The proposal would see the development of a common system for calculating the tax base for firms operating across the EU, offering them a ‘one-stop shop' for filing returns and simplifying what counts as profits and losses rather than having to deal with up to 27 different tax regimes.

The system, termed a common consolidated corporate tax base, or CCCTB, would save companies €700 million a year in reducing the costs of complying with tax regimes and as much as €1.3 billion by being able to consolidate profits and losses.

Small and medium-sized businesses looking to expand across borders meanwhile, the commission estimates, would win an extra €1 billion in savings.

Firms "are faced with an extremely complex system for determining how intra-group transactions should be taxed (transfer pricing), and cannot offset their losses in one member state against profits in another," the commission said in a statement.

"The result is that larger businesses are faced with huge costs and complexities, while smaller businesses are often completely deterred from expanding within the EU."

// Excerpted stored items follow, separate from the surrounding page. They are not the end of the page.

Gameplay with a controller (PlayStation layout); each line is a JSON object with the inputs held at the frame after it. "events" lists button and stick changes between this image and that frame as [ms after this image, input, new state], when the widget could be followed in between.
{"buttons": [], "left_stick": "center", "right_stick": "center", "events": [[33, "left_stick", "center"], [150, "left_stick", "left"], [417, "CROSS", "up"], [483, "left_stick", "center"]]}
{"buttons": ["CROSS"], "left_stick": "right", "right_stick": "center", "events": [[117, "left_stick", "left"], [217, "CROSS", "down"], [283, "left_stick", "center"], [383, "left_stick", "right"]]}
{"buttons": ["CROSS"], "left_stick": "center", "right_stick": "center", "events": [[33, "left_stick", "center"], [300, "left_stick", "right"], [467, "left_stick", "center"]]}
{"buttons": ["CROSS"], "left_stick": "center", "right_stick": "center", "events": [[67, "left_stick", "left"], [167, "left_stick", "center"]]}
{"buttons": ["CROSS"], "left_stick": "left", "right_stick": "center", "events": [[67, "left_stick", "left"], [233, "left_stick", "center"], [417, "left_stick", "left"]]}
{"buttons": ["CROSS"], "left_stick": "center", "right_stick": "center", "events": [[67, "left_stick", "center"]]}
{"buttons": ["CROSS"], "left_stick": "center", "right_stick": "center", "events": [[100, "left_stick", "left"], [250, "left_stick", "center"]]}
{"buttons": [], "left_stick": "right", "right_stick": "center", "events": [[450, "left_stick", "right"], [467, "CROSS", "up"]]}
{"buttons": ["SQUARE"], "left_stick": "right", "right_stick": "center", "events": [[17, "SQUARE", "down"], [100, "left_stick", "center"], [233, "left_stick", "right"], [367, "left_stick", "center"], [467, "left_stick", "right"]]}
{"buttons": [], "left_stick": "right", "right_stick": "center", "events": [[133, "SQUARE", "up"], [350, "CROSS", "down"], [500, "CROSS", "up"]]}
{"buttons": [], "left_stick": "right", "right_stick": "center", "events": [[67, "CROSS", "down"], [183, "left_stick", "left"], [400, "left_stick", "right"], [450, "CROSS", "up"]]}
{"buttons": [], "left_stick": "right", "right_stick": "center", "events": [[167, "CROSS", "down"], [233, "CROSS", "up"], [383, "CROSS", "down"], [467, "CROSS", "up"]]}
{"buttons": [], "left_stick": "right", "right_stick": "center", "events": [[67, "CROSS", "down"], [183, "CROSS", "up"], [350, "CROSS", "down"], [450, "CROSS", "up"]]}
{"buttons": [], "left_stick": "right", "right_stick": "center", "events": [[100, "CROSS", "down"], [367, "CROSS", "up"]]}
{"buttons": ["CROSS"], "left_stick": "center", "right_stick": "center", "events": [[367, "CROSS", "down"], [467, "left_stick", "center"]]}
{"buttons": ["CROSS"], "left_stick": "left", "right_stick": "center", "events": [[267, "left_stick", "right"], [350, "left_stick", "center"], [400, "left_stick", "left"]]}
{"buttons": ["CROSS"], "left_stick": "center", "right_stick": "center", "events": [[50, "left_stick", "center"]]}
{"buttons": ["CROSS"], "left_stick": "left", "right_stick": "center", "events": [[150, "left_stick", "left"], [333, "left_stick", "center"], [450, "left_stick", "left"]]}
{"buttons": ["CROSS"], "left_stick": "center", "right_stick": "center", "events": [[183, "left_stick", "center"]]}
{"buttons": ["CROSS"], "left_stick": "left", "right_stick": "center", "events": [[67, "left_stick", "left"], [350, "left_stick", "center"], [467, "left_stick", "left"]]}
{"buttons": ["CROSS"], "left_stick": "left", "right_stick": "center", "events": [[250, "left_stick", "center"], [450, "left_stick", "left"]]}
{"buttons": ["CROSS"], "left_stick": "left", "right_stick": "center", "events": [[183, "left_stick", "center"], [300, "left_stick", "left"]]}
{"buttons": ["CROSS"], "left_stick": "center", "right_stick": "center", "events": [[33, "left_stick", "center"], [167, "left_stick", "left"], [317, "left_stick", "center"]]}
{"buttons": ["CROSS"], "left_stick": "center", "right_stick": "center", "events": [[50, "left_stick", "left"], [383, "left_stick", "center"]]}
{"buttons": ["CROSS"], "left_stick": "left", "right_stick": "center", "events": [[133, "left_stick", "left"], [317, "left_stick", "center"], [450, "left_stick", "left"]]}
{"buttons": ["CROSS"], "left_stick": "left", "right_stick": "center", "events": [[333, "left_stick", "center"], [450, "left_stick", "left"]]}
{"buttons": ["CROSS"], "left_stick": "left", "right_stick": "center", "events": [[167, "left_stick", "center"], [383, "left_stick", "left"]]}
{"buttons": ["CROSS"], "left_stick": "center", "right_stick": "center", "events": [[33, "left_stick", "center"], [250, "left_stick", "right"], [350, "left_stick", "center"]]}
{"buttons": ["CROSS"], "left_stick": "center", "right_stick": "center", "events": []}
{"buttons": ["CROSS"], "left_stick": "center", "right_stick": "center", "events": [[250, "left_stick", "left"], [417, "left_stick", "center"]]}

Under the CCCTB, companies would file a single, consolidated tax return with one administration for their entire activity within the EU. On the basis of this, the operation's tax base would then be shared out amongst the member states in which it is active, based on a specific formula.

Taxation commissioner Algirdas Semeta said it will "make it easier, cheaper and more convenient to do business in the EU ... Today's proposal is good for business and good for the EU's global competitiveness."

However, Dublin remains steadfastly opposed to the plan, with new premier Enda Kenny last week describing the move as "tax harmonisation through the back door."

But Ireland is not alone in its stance. The Czechs, Slovaks and British also do not a agree with the move.

In February, an Ernst & Young study, commissioned by the Irish government, found that as there are costs involved in any shift to a new tax regime, before any savings could be realised, there would be high initial compliance costs in changing company models.